Deputy Director of Aviation for Business Diversity and Accessibility Denise Bailey
Bailey leads the Department of Aviation's efforts related to its Disadvantaged Business Enterprise (DBE) and Airport Concessions DBE (ACDBE) program, Americans with Disabilities Act, and Title VI. Bailey holds a Bachelor of Science in Commerce and Engineering from Drexel University. Although she began working for the airports full-time in December 2022, she began her career as an engineering intern for the airport as an undergraduate student.
“For me, Women’s History Month means that many women took personal and professional risks that we all benefit from today,” said Bailey. “And that many of these risk-taking women are not only in the distant history but are making a difference today as well.”
From a young age, Bailey recalls being enamored with Harriet Tubman and made every diorama, essay, book report about Tubman. Bailey was inspired by Tubman for her strong, kind-hearted, socially driven qualities and how she used her leadership skills to help so many in real ways. “My other inspiration is my mother, who was raised in and still lives in rural America,” said Bailey. “She made her life's work raising my brother and me. She was strong and inciteful enough to leave me to the curb in West Philadelphia when I first started Drexel to make something of myself personally and professionally.”
Within engineering, Bailey believes women’s voices are important when it comes to issues of form and functionality. She also believes the world needs more of the organizational and people-based business savvy skills that women contribute to. “Also, as the mother of two adult boys, it is important for them to continue to see women representing all fields of expertise at all levels,” said Bailey.
Bailey recalls a challenge she overcame when she was at the airport as a 19-year-old intern. “The airport was ahead of the curve on diverse hiring even in the 80s,” said Bailey. “During my intern work doing construction inspection on the roof of Terminal B, I was challenged by a contractor on my abilities because I was a female. Joe Camaro, my direct supervisor, didn't come to my rescue as much as he accompanied back up on the roof to stick to the engineering script, engage with strength, and learn to be in charge of what I say and do, no matter how anyone else acts. It felt great that day, and I am indebted to Joe for teaching me that lesson.”

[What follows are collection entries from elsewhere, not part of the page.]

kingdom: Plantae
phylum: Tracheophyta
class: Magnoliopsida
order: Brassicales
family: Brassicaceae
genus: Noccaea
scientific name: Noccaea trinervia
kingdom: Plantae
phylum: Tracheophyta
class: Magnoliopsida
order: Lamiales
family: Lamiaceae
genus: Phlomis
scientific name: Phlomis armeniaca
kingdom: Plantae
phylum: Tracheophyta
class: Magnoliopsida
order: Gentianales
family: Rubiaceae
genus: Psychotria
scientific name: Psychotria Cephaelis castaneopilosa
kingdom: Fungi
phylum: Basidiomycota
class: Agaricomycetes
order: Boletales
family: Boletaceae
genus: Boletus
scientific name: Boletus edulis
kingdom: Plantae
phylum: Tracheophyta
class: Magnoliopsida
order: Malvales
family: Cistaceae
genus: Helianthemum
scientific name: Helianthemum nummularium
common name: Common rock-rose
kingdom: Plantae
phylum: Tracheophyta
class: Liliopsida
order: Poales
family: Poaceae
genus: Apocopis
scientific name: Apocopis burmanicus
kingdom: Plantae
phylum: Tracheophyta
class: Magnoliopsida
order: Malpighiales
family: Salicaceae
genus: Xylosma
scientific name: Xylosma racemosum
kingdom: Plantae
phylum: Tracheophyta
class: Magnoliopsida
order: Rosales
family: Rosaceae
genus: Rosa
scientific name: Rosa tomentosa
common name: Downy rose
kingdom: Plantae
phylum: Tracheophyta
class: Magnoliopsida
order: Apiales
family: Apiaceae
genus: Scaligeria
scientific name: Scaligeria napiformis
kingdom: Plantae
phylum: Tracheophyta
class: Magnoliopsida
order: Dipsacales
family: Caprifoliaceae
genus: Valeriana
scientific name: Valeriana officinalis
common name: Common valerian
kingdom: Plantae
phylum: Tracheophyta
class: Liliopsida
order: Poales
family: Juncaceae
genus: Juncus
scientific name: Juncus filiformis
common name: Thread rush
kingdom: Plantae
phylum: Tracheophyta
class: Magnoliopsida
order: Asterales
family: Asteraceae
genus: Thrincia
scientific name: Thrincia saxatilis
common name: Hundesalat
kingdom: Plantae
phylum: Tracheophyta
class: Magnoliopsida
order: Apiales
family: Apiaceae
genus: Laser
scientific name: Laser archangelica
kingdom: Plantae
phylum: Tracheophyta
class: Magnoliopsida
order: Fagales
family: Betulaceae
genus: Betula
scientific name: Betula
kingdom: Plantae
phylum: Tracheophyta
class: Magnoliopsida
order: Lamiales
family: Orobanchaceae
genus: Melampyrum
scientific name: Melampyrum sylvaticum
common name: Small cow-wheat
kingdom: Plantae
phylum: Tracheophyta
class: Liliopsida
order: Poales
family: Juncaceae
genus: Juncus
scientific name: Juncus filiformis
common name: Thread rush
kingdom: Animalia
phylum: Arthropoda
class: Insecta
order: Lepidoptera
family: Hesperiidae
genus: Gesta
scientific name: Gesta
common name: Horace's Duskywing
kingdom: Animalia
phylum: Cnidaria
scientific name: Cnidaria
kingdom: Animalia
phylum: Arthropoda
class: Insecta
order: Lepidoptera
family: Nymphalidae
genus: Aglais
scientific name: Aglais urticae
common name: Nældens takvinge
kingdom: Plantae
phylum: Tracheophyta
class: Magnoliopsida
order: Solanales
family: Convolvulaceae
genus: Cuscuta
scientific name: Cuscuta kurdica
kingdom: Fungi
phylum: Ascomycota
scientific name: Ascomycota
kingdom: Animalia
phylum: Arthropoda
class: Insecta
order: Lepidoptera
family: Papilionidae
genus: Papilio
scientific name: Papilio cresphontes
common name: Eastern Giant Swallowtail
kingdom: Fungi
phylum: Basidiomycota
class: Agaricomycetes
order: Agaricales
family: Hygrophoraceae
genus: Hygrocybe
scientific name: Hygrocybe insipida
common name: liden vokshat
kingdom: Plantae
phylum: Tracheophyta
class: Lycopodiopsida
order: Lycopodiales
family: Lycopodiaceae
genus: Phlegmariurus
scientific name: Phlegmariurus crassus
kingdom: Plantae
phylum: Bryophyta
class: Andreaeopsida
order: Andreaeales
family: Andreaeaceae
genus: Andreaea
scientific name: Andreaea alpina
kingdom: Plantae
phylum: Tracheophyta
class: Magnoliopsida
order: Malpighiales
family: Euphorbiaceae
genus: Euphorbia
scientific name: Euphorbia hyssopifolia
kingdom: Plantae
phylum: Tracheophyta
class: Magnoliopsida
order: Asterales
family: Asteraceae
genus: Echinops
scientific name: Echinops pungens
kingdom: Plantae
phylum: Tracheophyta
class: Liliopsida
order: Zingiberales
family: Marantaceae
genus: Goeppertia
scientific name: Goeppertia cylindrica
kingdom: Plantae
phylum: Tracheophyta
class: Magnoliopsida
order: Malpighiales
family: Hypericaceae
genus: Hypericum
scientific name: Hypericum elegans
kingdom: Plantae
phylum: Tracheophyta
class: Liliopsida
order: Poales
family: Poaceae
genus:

Bailey hopes women can see that if a woman like her from a low-income farming community can find joy and success they too can succeed. “I've had the honor, thrill, and challenges of working in engineering, managing a small minority firm, and now at my position at the airport,” said Bailey. “I hope that they see that all the struggles are worth it and that it is the successes that you remember the most - even the little ones.”